Electrical current density was simulated using COMSOL Multiphysics software within a human skin model. We established the material properties and geometry of the skin model by making layers of the skinstratum corneum, epidermis, dermis, and by defining the dimensions and electrical characteristics such as permittivity and conductivity. The ‘AC/DC’ module was utilized to configure interfaces and boundaries for current flow and ensure accuracy by generating a well-suited mesh. We conducted simulations by establishing solver parameters and physics equations related to current flow to compute the distribution of current density across the skin model. Results are analyzed using COMSOL’s visualization tools by creating the plots and displaying the spatial distribution of current density in Supplementary Figs. 37. The effects of tumor on current density were evaluated by changing the distance between the electrodes and the shape of tumor on human skin. Spherical and circular shaped tumor models were used for the comparison. These representations demonstrated how electrical currents disperse within the skin model under various conditions which are important for the detection of melanoma.

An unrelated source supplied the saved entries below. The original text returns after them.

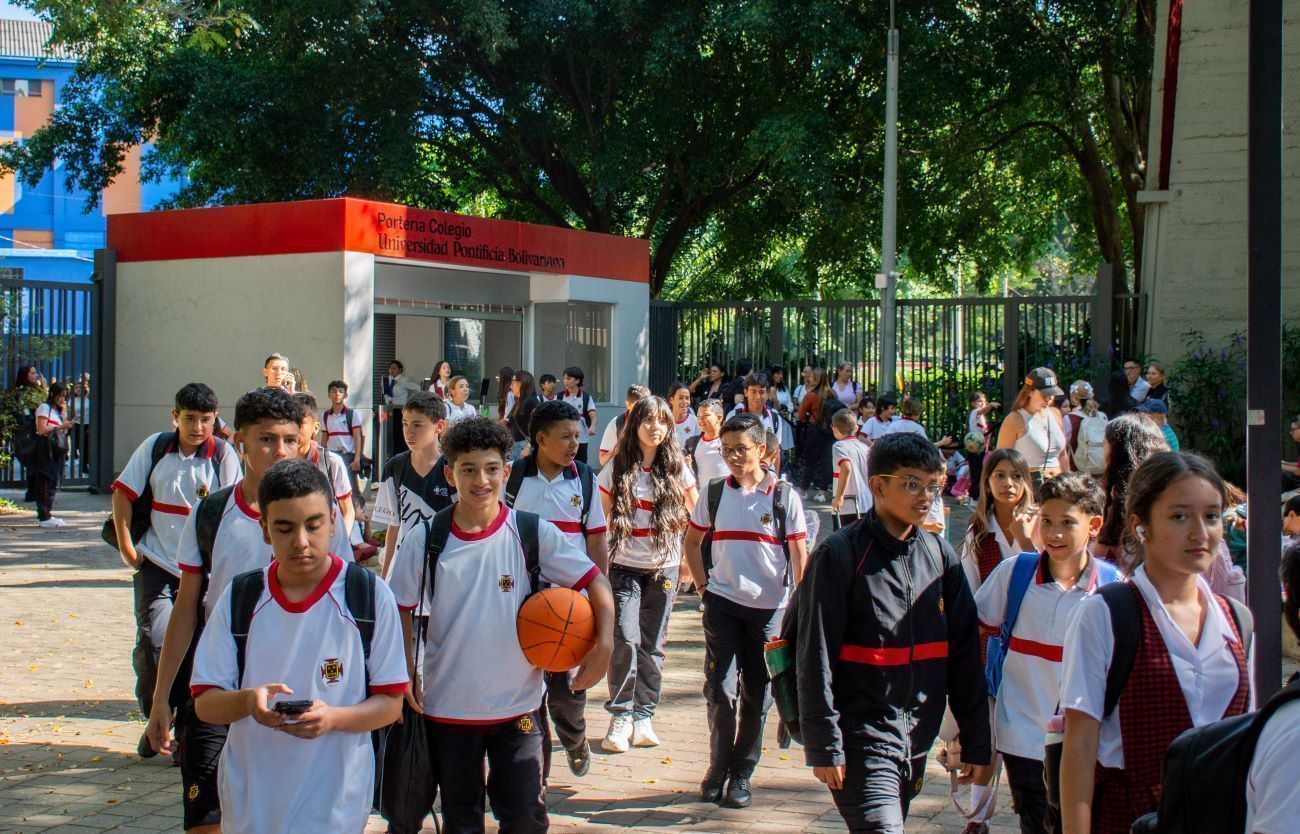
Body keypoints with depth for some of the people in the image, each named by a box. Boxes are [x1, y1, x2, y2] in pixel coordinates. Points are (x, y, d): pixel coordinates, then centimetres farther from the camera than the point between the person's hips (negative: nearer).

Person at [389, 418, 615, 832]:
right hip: (446, 706, 1)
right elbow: (401, 609, 5)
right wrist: (405, 675, -2)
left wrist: (604, 645, -18)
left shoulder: (533, 533, -8)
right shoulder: (425, 539, -6)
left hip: (517, 706, -1)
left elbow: (595, 582, -5)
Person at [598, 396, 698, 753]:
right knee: (625, 639, -13)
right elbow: (599, 517, 4)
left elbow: (697, 518, 9)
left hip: (664, 568, 2)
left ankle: (643, 717, 17)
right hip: (624, 566, -1)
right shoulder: (618, 467, -1)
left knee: (652, 644, 6)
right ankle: (619, 716, 1)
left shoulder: (677, 468, 1)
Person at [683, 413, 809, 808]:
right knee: (720, 688, -3)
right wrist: (703, 586, 7)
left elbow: (799, 554, -1)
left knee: (757, 693, 6)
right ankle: (718, 766, 15)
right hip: (722, 604, 1)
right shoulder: (714, 494, 3)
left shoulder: (784, 496, -3)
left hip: (769, 606, -1)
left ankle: (741, 773, 18)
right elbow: (692, 541, 16)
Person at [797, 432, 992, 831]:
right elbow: (816, 656, -10)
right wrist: (824, 747, -12)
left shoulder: (940, 555, 6)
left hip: (916, 746, 5)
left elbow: (964, 653, 9)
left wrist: (977, 743, 8)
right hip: (861, 744, -5)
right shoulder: (839, 554, -9)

Measurement of human skin bioimpedances

Our initial approach was to investigate the interaction between a reader, a patch, and various human skin tissues, focusing on the detection of the S11 parameter. The setup comprised of a reader module, a specifically designed patch, and a vector network analyzer (VNA). Various participants volunteered to measure the bioimpedance of their skin and pigmented lesions. The patch and reader were fixed at a certain distance to maintain stability throughout the measurements. The setup and the VNA were calibrated with various loads with known impedances before starting the experiments. The patch was placed on the skin of each participant to connect the tissue electrically and obtain S11. We conducted experiments to detect and record the S11 parameter, change in the reflection coefficient, as the reader interacted with the patch on various skin tissues. Magnitude and phase of the reflection coefficient S11 were evaluated on lesions, near lesions and on various parts of skin for the measurement of human skin impedance as shown in Supplementary Fig. 8. The results of the overall input impedance (Zin) are shown in Supplementary Fig. 14.

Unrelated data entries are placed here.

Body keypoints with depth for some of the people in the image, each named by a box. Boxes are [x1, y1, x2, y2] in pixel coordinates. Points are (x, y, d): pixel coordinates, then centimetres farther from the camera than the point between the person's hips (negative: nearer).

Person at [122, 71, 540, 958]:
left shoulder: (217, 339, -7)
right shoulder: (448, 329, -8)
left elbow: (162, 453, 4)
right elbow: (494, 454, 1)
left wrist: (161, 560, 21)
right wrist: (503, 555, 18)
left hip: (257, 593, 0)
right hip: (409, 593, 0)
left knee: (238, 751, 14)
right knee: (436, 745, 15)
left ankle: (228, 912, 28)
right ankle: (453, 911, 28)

Measurement for repeatability

To ensure the consistency of our results, we conducted multiple repetitions of the experiment on every subject to find power reflection coefficient S11. This process allowed us to verify the reliability of our findings and enhance the repeatability of our conclusions. By continuously repeating the experiment, we aim to minimize any potential errors or fluctuations in the data. Z score was used to find consistency and repeatability in the measurement. The equation is shown in Supplementary Eq. 7. Results of the measurements are shown in Supplementary Fig. 9. Calculations from Z score equation demonstrated that 95% of the results fall within the two standard deviations of the mean.

Dry and wet electrodes

Two different non-invasive surface electrodes are available: gel electrode and dry electrode. The impedance between these electrodes and the skin strongly impacts the quality of the acquired bioelectrical signals. An experiment was conducted to observe the change in the voltage through skin circuit (ZL). We observed high voltage with gel electrodes relative to dry electrodes because of the additional impedance due to gap with dry electrodes as shown in Supplementary Figs. 10, 11. Therefore, conduction is higher through gel than dry electrodes.